Concussions were down in 2016, dropping to 250, which was a significant decline from the 275 reported concussions from 2015. The 2014 and 2013 seasons also represented a lower value than even the low mark of 244.
This has the NFL somewhat concerned, with the league’s chief medical officer, Dr. Allen Sills, calling the six-year high mark a “call to action”, saying that “it’s not okay to simply stand behind that and say, ‘well, the numbers are going up because we’re doing a better job’”.
Sills touches on a key point that many tend to raise here: given that the league has not only striven to make the game safer but also to better educate players and teams about concussions, could an increase in reported concussions be attributable to an improvement in the collective knowledge? And if so, how big a role does that play?

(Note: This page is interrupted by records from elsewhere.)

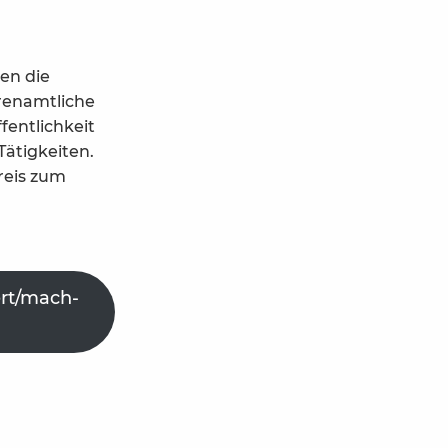
gen die
renamtliche
fentlichkeit
Tätigkeiten.
reis zum
ert/mach-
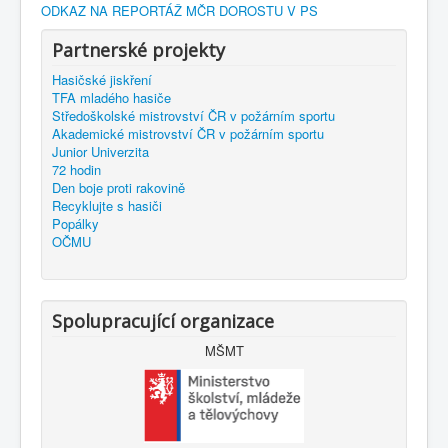
ODKAZ NA REPORTÁŽ MČR DOROSTU V PS
Partnerské projekty
Hasičské jiskření
TFA mladého hasiče
Středoškolské mistrovství ČR v požárním sportu
Akademické mistrovství ČR v požárním sportu
Junior Univerzita
72 hodin
Den boje proti rakovině
Recyklujte s hasiči
Popálky
OČMU
Spolupracující organizace
MŠMT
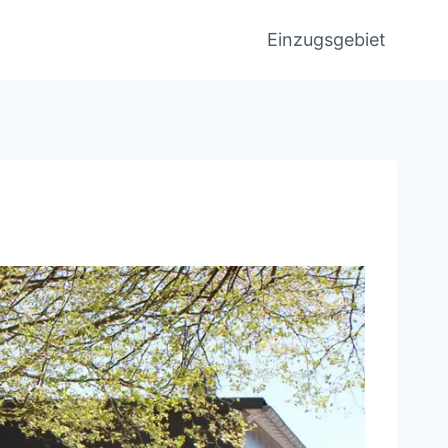
Einzugsgebiet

That line of thinking does not satisfy Sills, saying that they must look deeper into ways to “drive [the number of concussion] down”.
As Kevin Seifert wrote in an article last month, nine percent of players in the NFL were diagnosed with a concussion last season. That is a handful of players per team, which sounds about right. These include 90-man offseason rosters, participating in practices during training camp.

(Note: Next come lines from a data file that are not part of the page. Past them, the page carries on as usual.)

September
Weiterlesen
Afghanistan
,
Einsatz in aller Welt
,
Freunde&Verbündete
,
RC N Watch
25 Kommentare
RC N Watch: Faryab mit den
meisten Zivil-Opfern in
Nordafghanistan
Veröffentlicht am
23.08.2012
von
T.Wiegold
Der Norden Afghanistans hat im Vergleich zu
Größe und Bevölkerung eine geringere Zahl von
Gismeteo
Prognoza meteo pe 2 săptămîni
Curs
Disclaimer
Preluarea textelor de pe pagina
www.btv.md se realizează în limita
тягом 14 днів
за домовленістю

The numbers average out to nine concussions per team and 0.7 concussion per game played. It was noted that concussions reported from practices, both in training camp and in the regular season, were “exceptionally high”, and most occurred during scrimmage drills.
Given this knowledge, I don’t think it would be an easy sell to get players to budge much when it comes to the next Collective Bargaining Agreement as it pertains to increasing the frequency and intensity of practices. Several dozen concussions were reported from training camp practices.
The NFLPA’s medical director, Dr. Thomas Mayer, said of that line of reasoning, “I get that there are 80 guys [actually 90] flying around trying to make the 53, but I think we also owe ourselves and to our players to take an aggressive education program to those coaches and assistant coaches”.
If there is any one thing that will eventually take down the game of football, I believe that concussions and chronic traumatic encephalopathy may be the thing to do it, for better or for worse. The decline could come on multiple fronts, either simply through public disgust or through a gradual decline in the quality of the product as rules prohibit contact, both in practices and in games. Fittingly, the existential crisis of the game of football really is taking place in our heads.